Join transit agencies to save, says study
Seattle Times assistant metro editor
Consolidating Snohomish County's two public-transit agencies would save taxpayers more than $1.7 million a year, according to a study released yesterday.
Combining Community Transit and Everett Transit could also result in additional annual savings of up to $200,000 by combining bus routes, according to the study commissioned by Community Transit.
But the idea of consolidation could be tough to sell to Everett Transit officials, who in the past have opposed it. Community Transit is proposing the move, in part, as a potential cost-cutting move for both transit agencies.

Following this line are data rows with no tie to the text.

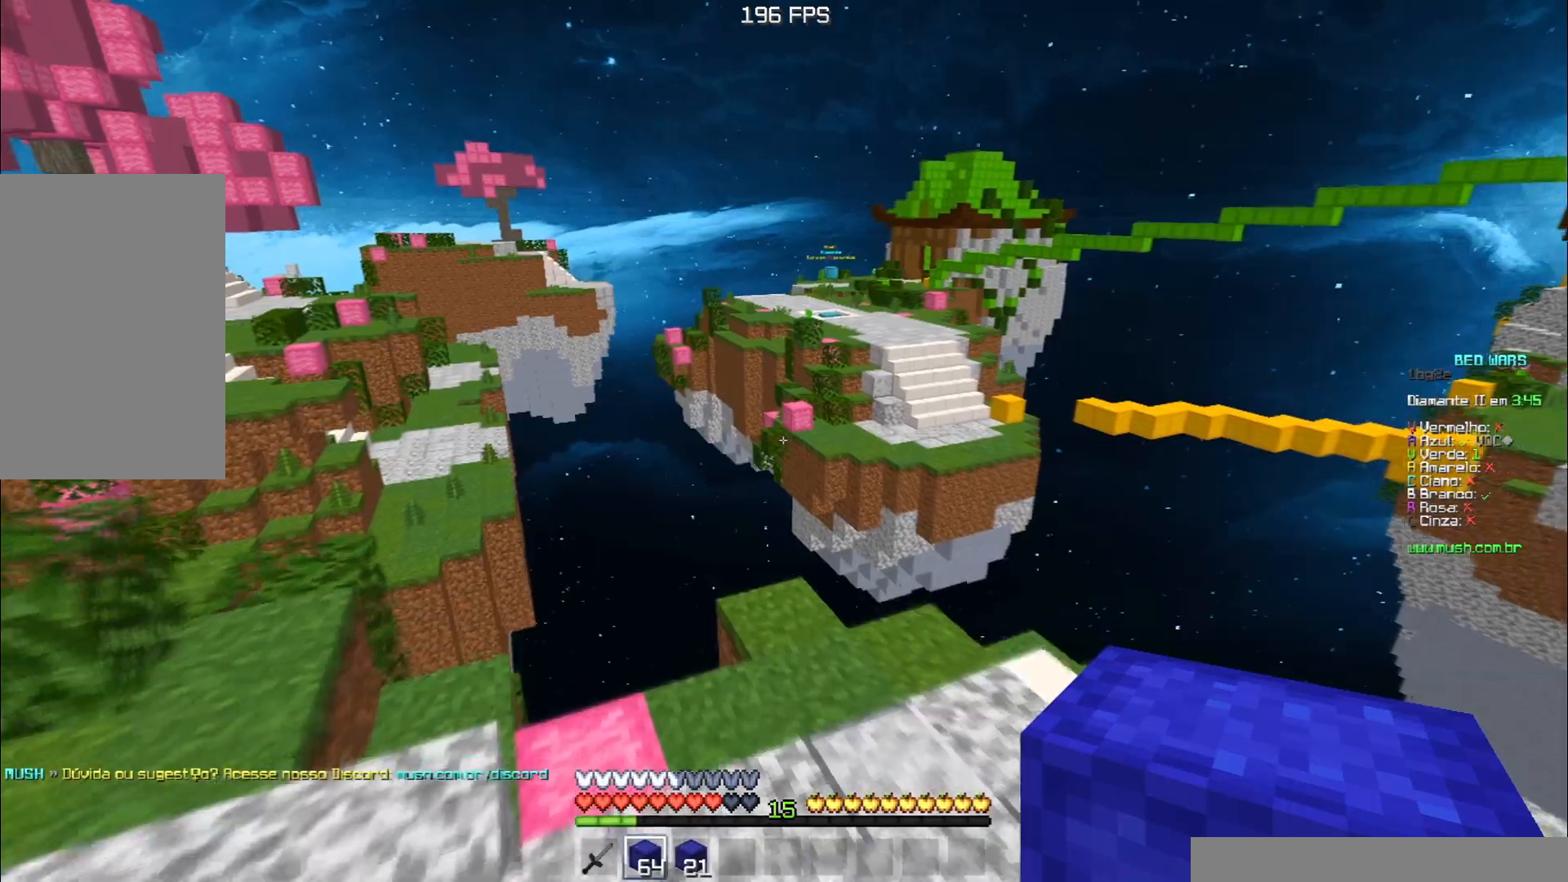
{"keys": ["space", "w"], "events": [[334, "space", "down"]]}
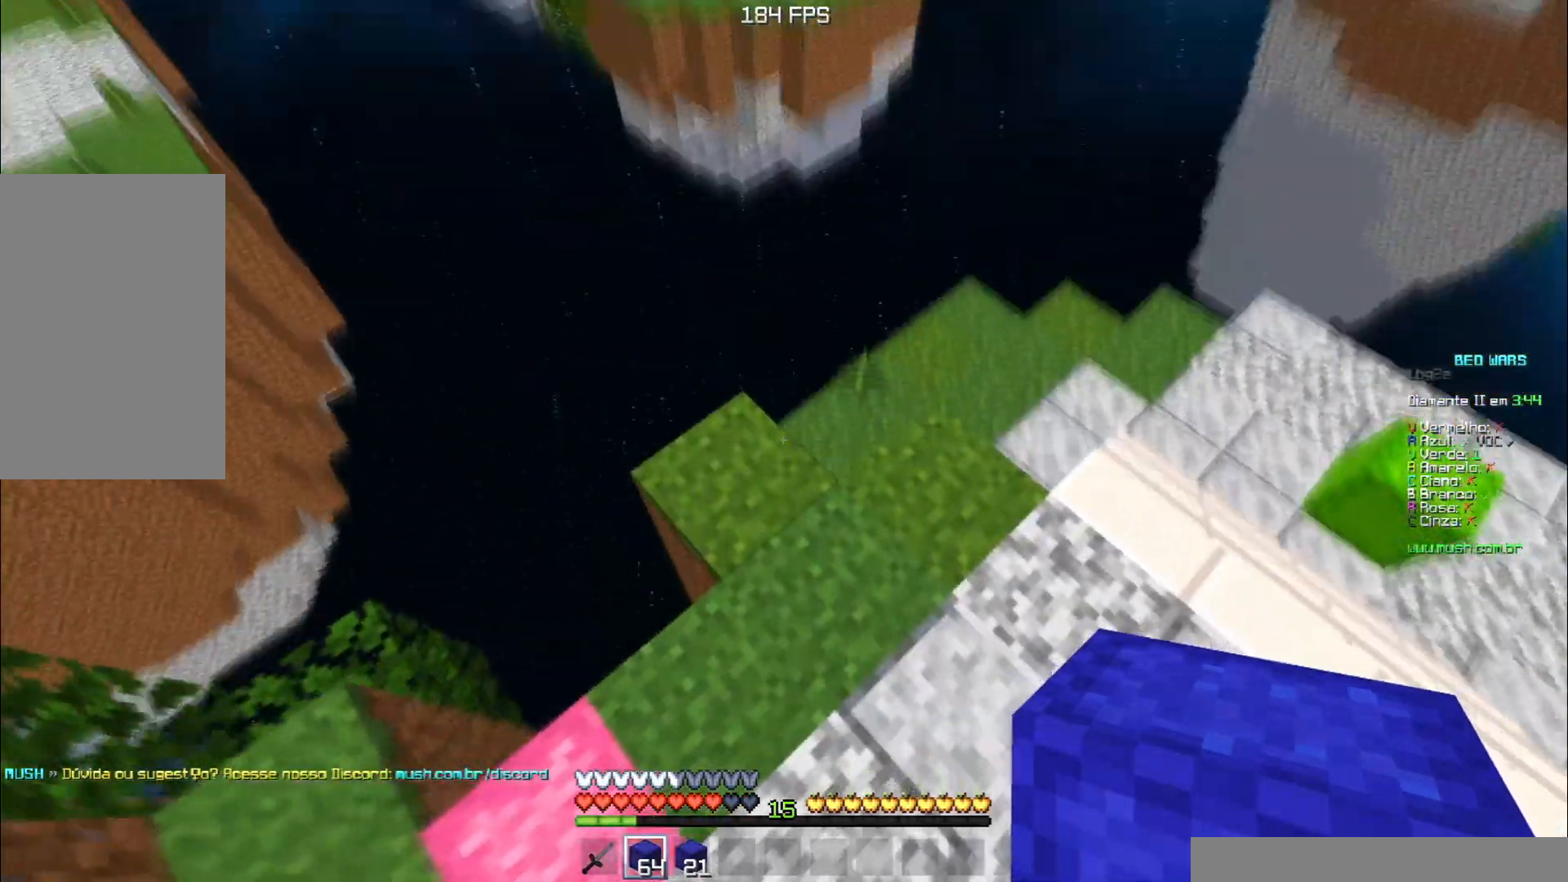
{"keys": ["s"], "events": [[100, "space", "up"], [183, "a", "down"], [333, "s", "down"], [333, "w", "up"], [500, "a", "up"]]}
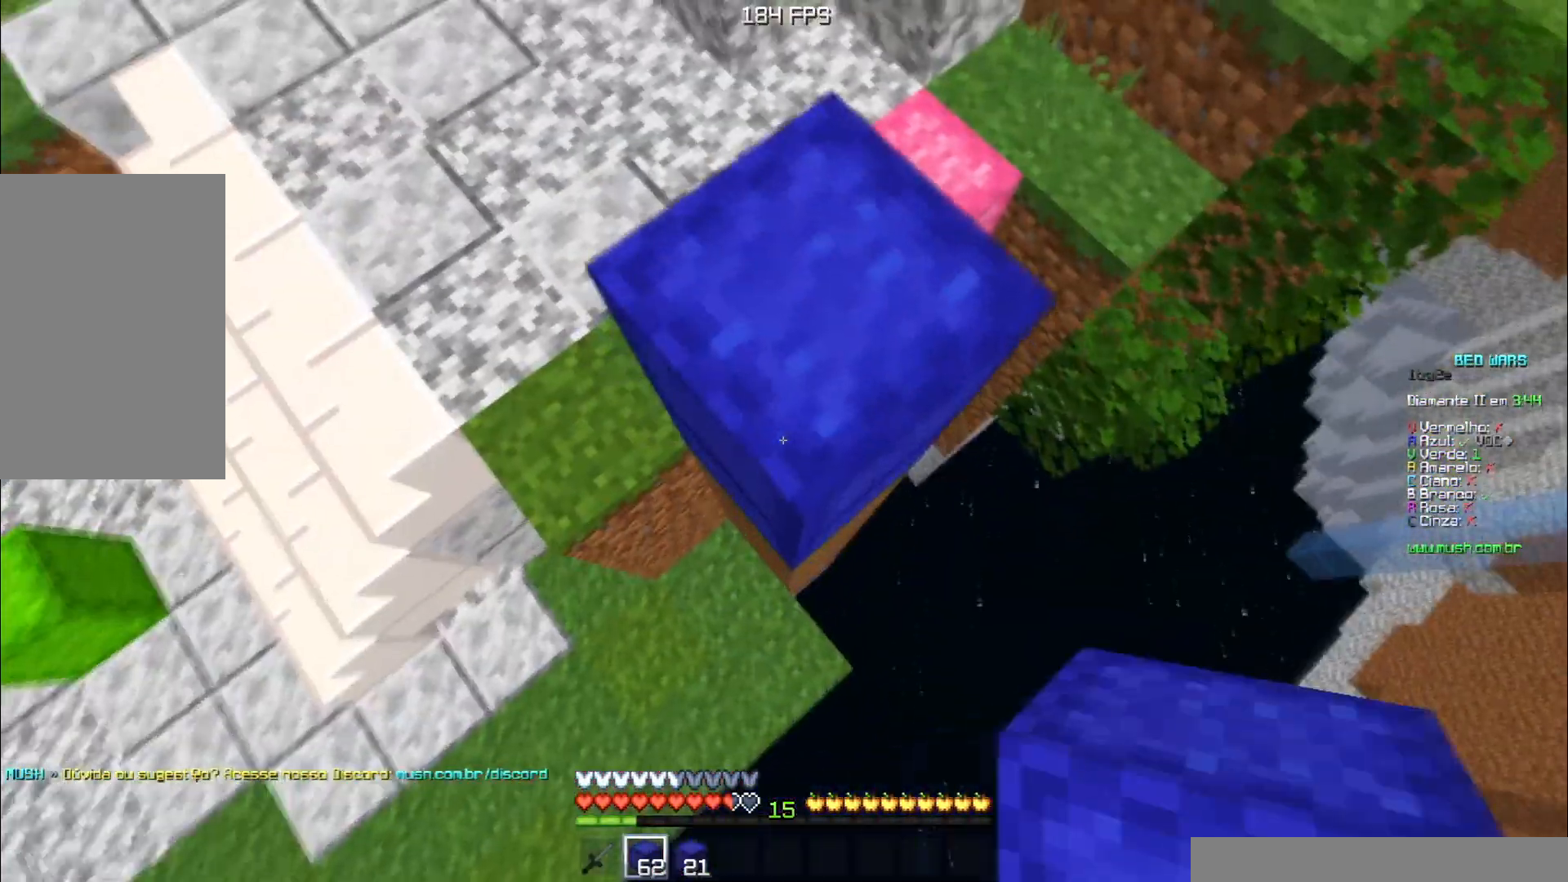
{"keys": [], "events": [[334, "s", "up"]]}
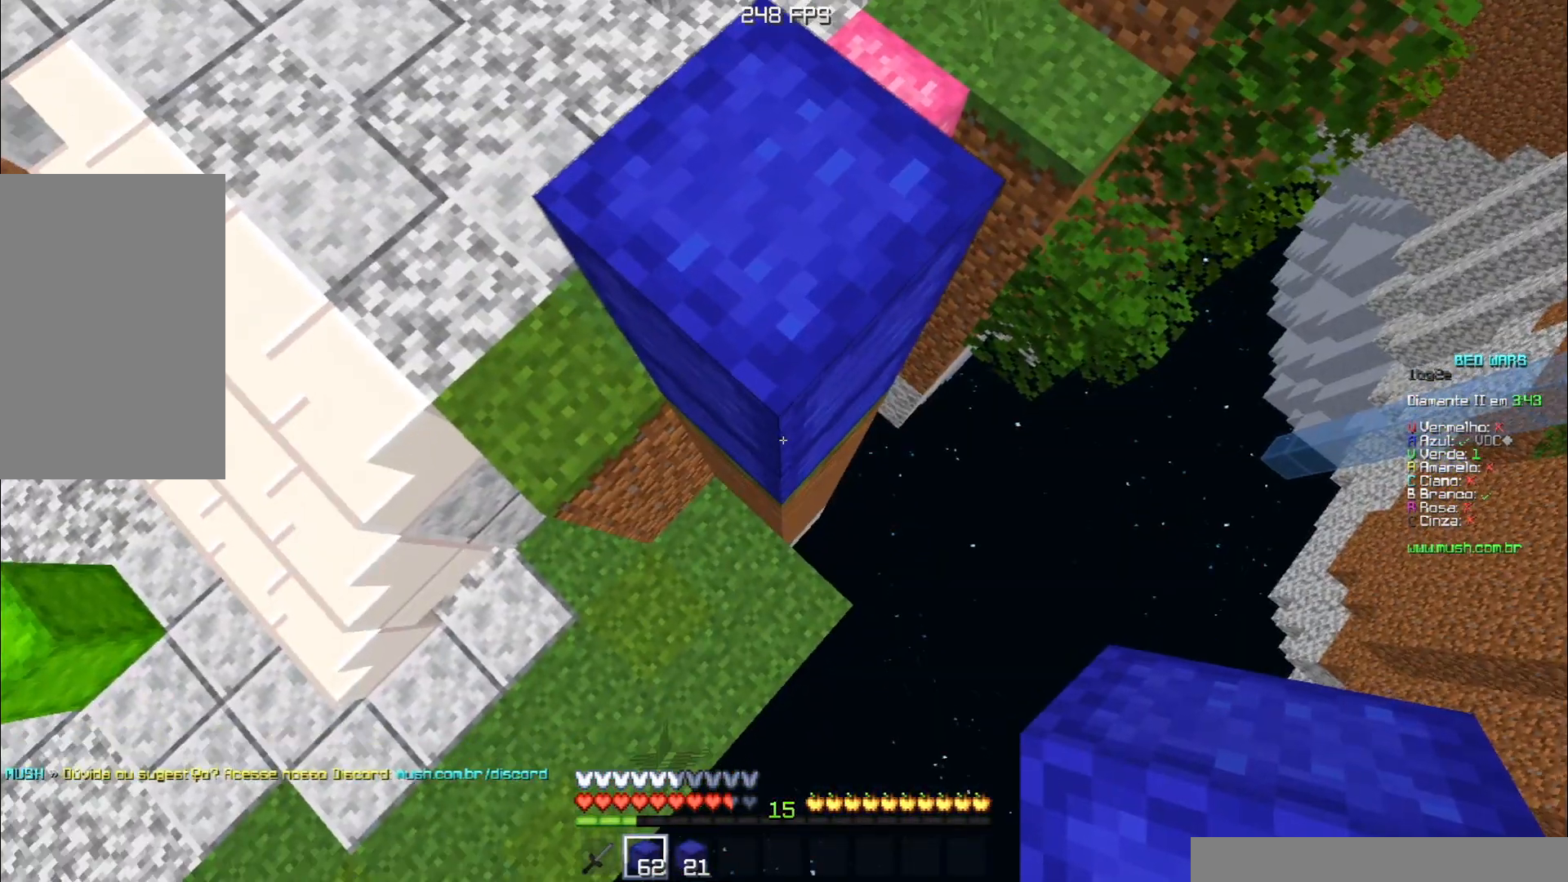
{"keys": [], "events": [[250, "d", "down"], [483, "d", "up"]]}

The study, conducted by consultants Porter & Associates of Seattle, found that the savings resulting from consolidation could result in an 18 percent increase in new transit service in Everett and would provide better bus-route connections. It also said a consolidated board of directors for the single transit agency would allow the interests of both Everett and county riders to be heard.
"The report looks rather promising," said Community Transit executive director Joyce Olson. "I'm not surprised, of course."
Everett Transit officials as well as Everett Mayor Ed Hansen yesterday afternoon said they had not seen the study and could not comment on its findings.
Ken Housden, Everett's director of transportation services, said a similar study was being done for his transit agency but wouldn't be completed for two more weeks.
Hansen yesterday reiterated the concerns the city has had with consolidation, which include the potential loss of local control and forcing Everett residents to help pay for transit service in other parts of the county. The biggest concern, he added, may be the likely tax increase Everett residents would have to pay.
Community Transit collects a 0.6 percent sales tax within its service area, double Everett's sales tax for transit. In addition, Community Transit this year will ask voters to approve a 0.3 percent increase in its sales tax, Olson said.
The new report characterizes the tax increase for Everett residents as minimal. It also claims additional sales tax "could be applied efficiently and effectively by one system serving the entire area."
It further states that the consolidation would not result in layoffs of bus drivers. Any driver surpluses could be managed through normal attrition, the report says.
In the past, Everett has steered away from serious discussions of giving up its autonomous bus system. Legislative bills aimed at merging the two agencies were introduced - but not passed - in 1992, 1994 and last year.
But adding impetus to the discussion has been the funding hits both agencies face as a result of the passage of Initiative 695. The initiative cost Community Transit about $18 million per year, or about 30 percent of its operating budget, Olson said. Everett Transit's hit will be much smaller, about $5 million to $6 million over a five-year period, said Dennis Bloom, Everett Transit's transportation systems manager. The percentage of the budget was not available.
The findings of a telephone poll released in September showed Everett voters supported the notion of a combined bus agency. But 65 percent of the poll respondents leaned against a combined agency if their taxes would increase, according to the poll commissioned by the city of Everett.
Community Transit leaders were unhappy with the poll, saying the sales-tax issue "poisoned" the poll. One board member said Everett's sales tax couldn't be increased without a vote by residents.
Olson said copies of the consolidation study have been sent to Mayor Hansen and Everett Transit.